Honoré de Balzac, Le Père Goriot, 1835
Le registre réaliste a pour but de produire un effet de réel, une illusion de réalité.
Les procédés littéraires utilisés dans le registre réaliste sont :
- les indications chiffrées ;
- les expansions du nom (adjectifs) ;
- le niveau de langue familier ;
- les termes techniques ;
- les noms propres réels ou réalistes.
« Ils se battent – combat terrible ! – corps à corps.
Voilà déjà longtemps que leurs chevaux sont morts ;
Ils sont là seuls tous deux dans une île du Rhône.
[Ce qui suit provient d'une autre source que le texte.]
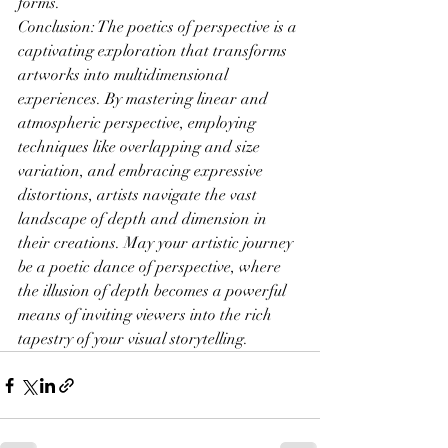
forms.
Conclusion: The poetics of perspective is a 
captivating exploration that transforms 
artworks into multidimensional 
experiences. By mastering linear and 
atmospheric perspective, employing 
techniques like overlapping and size 
variation, and embracing expressive 
distortions, artists navigate the vast 
landscape of depth and dimension in 
their creations. May your artistic journey 
be a poetic dance of perspective, where 
the illusion of depth becomes a powerful 
means of inviting viewers into the rich 
tapestry of your visual storytelling.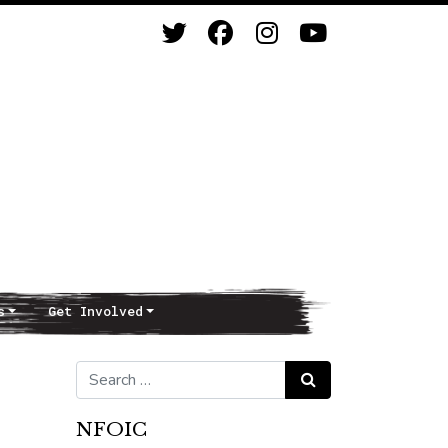
s
Get Involved
Search for:
Search
NFOIC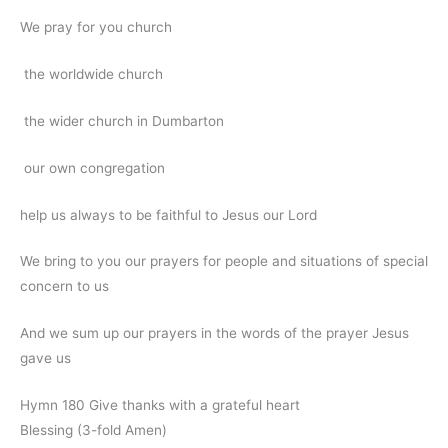
We pray for you church
the worldwide church
the wider church in Dumbarton
our own congregation
help us always to be faithful to Jesus our Lord
We bring to you our prayers for people and situations of special
concern to us
And we sum up our prayers in the words of the prayer Jesus
gave us
Hymn 180 Give thanks with a grateful heart
Blessing (3-fold Amen)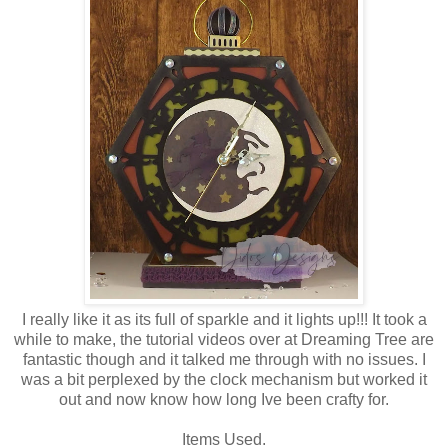
I really like it as its full of sparkle and it lights up!!! It took a
while to make, the tutorial videos over at Dreaming Tree are
fantastic though and it talked me through with no issues. I
was a bit perplexed by the clock mechanism but worked it
out and now know how long Ive been crafty for.
Items Used.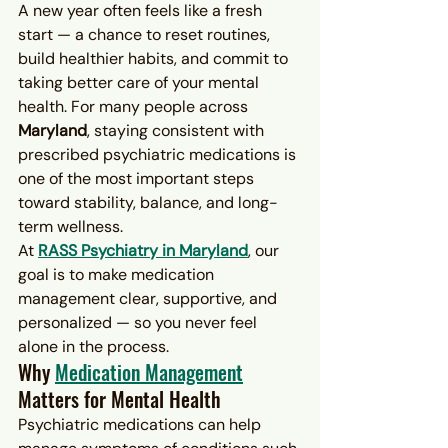
A new year often feels like a fresh 
start — a chance to reset routines, 
build healthier habits, and commit to 
taking better care of your mental 
health. For many people across 
Maryland
, staying consistent with 
prescribed psychiatric medications is 
one of the most important steps 
toward stability, balance, and long-
term wellness.
At 
RASS Psychiatry in Maryland
, our 
goal is to make medication 
management clear, supportive, and 
personalized — so you never feel 
alone in the process.
Why 
Medication Management
Matters for Mental Health
Psychiatric medications can help 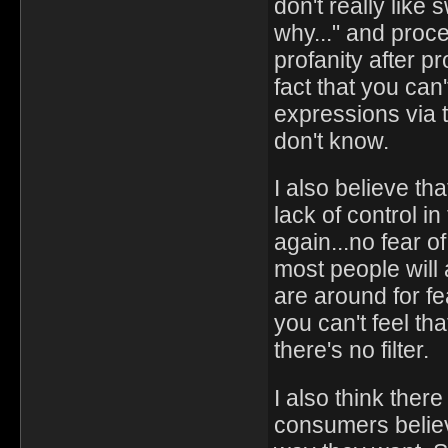
don't really like 
why..." and procee
profanity after p
fact that you can
expressions via 
don't know.
I also believe th
lack of control i
again...no fear of
most people will 
are around for f
you can't feel th
there's no filter.
I also think ther
consumers believ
Le fleuve à grand bruit roule un flot rapide et jaune,
Le vent trempe en sifflant les brins d'herbe dans l'eau.
L'archange saint Michel attaquant Apollo
Ne ferait pas un choc plus étrange et plus sombre.
Déjà, bien avant l'aube, ils combattaient dans l'ombre. »
Victor Hugo, « Le Mariage de Roland », La Légende des siècles, 1859
Le registre épique, du grec epicos qui signifie « qui concerne l'épopée », a pour but de décrire une scène de manière à produire un effet d'agrandissement, de spectaculaire, à la manière des épopées.
Les procédés littéraires utilisés dans le registre épique sont :
- les verbes d'action ;
- le champ lexical du combat ;
- les personnifications ;
- les accumulations ;
- les hyperboles ;
- les superlatifs ;
- les pluriels ;
- les métaphores et les comparaisons.